The Security Risk Associate plays a vital role within Signifyd's Information Security and Compliance department, actively enhancing our robust Governance Risk and Compliance (GRC) program. Joining our team means you'll collaborate closely with the Security Risk Manager to tackle administrative security tasks and ensure our organization's security posture remains to the highest standard.
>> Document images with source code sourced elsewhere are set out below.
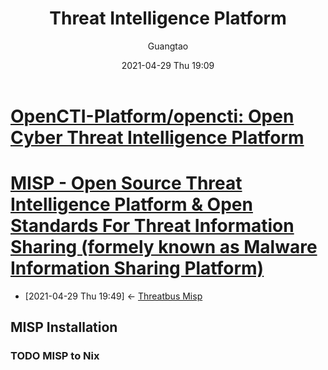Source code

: #+TITLE:  Threat Intelligence Platform
#+AUTHOR: Guangtao
#+EMAIL: gtrunsec@hardenedlinux.org
#+DATE: 2021-04-29 Thu 19:09
#+OPTIONS:   H:3 num:t toc:t \n:nil @:t ::t |:t ^:nil -:t f:t *:t <:t



* [[https://github.com/OpenCTI-Platform/opencti][OpenCTI-Platform/opencti: Open Cyber Threat Intelligence Platform]]
* [[https://www.misp-project.org/][MISP - Open Source Threat Intelligence Platform & Open Standards For Threat Information Sharing (formely known as Malware Information Sharing Platform)]]
:PROPERTIES:
:ID:       6213b79f-d559-472e-acc0-19b32cc550a8
:END:
- [2021-04-29 Thu 19:49] <- [[id:1145905f-46a6-416e-b1f6-7dba1136c2ff][Threatbus Misp]]
** MISP Installation
*** TODO MISP to Nix
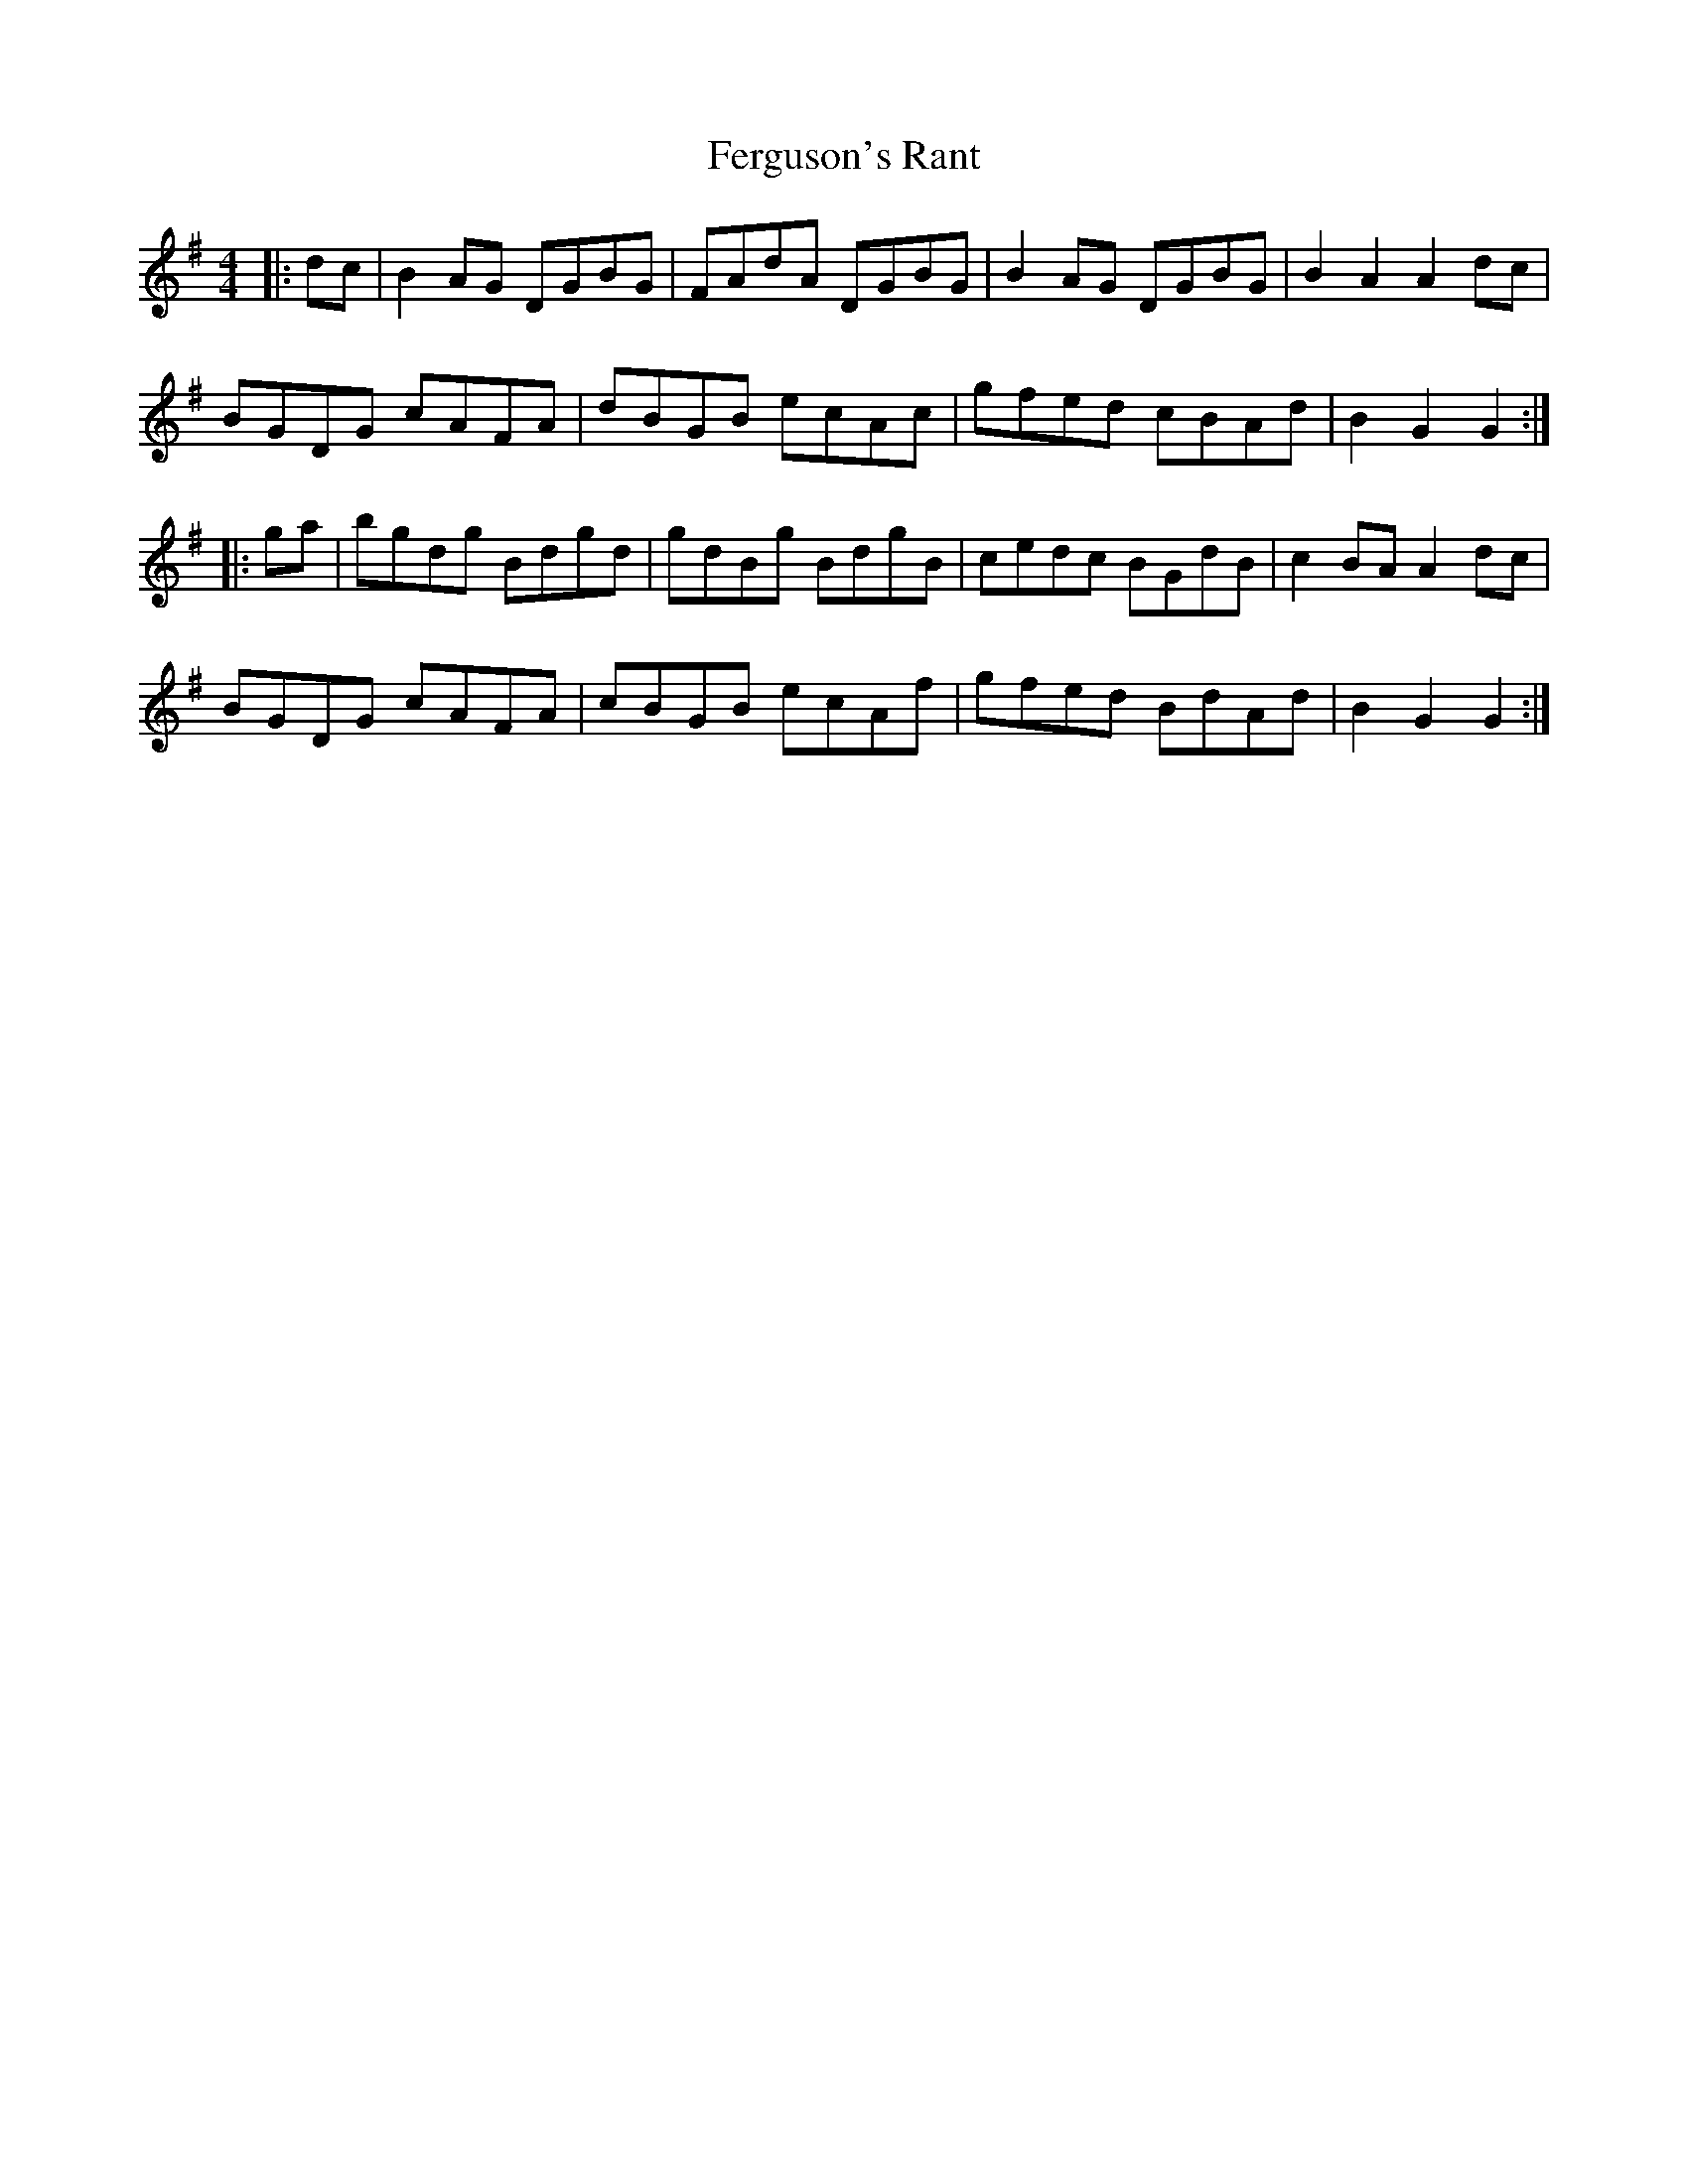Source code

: X: 12854
T: Ferguson's Rant
R: hornpipe
M: 4/4
K: Gmajor
|:dc|B2 AG DGBG|FAdA DGBG|B2 AG DGBG|B2 A2A2 dc|
BGDG cAFA|dBGB ecAc|gfed cBAd|B2G2G2:|
|:ga|bgdg Bdgd|gdBg BdgB|cedc BGdB|c2 BA A2 dc|
BGDG cAFA|cBGB ecAf|gfed BdAd|B2G2G2:|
Your contributions will be pivotal in maintaining and advancing our commitment to cybersecurity and providing assurance to our customers and stakeholders.

Responsibilities

As a Security Risk Associate team member, you will perform the following duties:

• Facilitate the review and updates of security related policies and procedures;

• Contribute to ongoing security and compliance risk and gap assessments;

• Administer and plan security awareness training, including phishing simulations, announcements attendance, and engagement;

• Perform ongoing and annual tasks and request fulfillments related to the Signifyd's external audits and reviews;

• Support internal and external audits with collecting and analyzing preliminary evidence, preparing audit materials, etc;

• Perform third-party vendor management security due diligence reviews assessing vendor risk and controls;

• Conduct office security assessments to ensure compliance and evaluate the effectiveness of current security controls;

• Contribute to business continuity and disaster recovery planning, assessments, and exercises;

• Conduct regular access reviews on important systems;

• Fulfill customer security questionnaires and complete standard information gathering (SIG) reports, while maintaining Signifyd's internal knowledge library to ensure answers remain up to date;

• Assist in researching industry best practices, interpreting compliance requirements, and understanding their impact on Signifyd operations;

• Assist in preparing internal reports and maintaining documentation to support compliance efforts;

• Proactively participate in other GRC initiatives, offering insights and suggestions to enhance operational efficiency based on observations.

Qualifications

• You must have a passion for security work;

• Display highly organized, interpersonal, and communication soft skills;

• Have at least 1+ years experience participating in at least one of audit type: PCI-DSS, ISO 27001, SOC2, SOX 404(b), or similar

• Have 1-3 years of experience in a security program analyst or GRC-related role

• Have at least 1+ years of experience conducting and responding to customer security assessments and audits

• Ideal candidates will possess college degree and/or related professional certifications such as BS in business or information technology, CISA, CISM, CISSP, or similar

• Familiarity with additional security frameworks, privacy regulations, and standards (such as NIST, SIG, GDPR, CCPA) is an advantage.

#LI-Remote

Benefits in our US offices:

• Discretionary Time Off Policy (Unlimited!)

• 401K Match

• Stock Options

• Annual Performance Bonus or Commissions

• Paid Parental Leave (12 weeks)

• On-Demand Therapy for all employees & their dependents

• Dedicated learning budget through Learnerbly

• Health Insurance

• Dental Insurance

• Vision Insurance

• Flexible Spending Account (FSA)

• Short Term and Long Term Disability Insurance

• Life Insurance

• Company Social Events

• Signifyd Swag

We want to provide an inclusive interview experience for all, including people with disabilities. We are happy to provide reasonable accommodations to candidates in need of individualized support during the hiring process.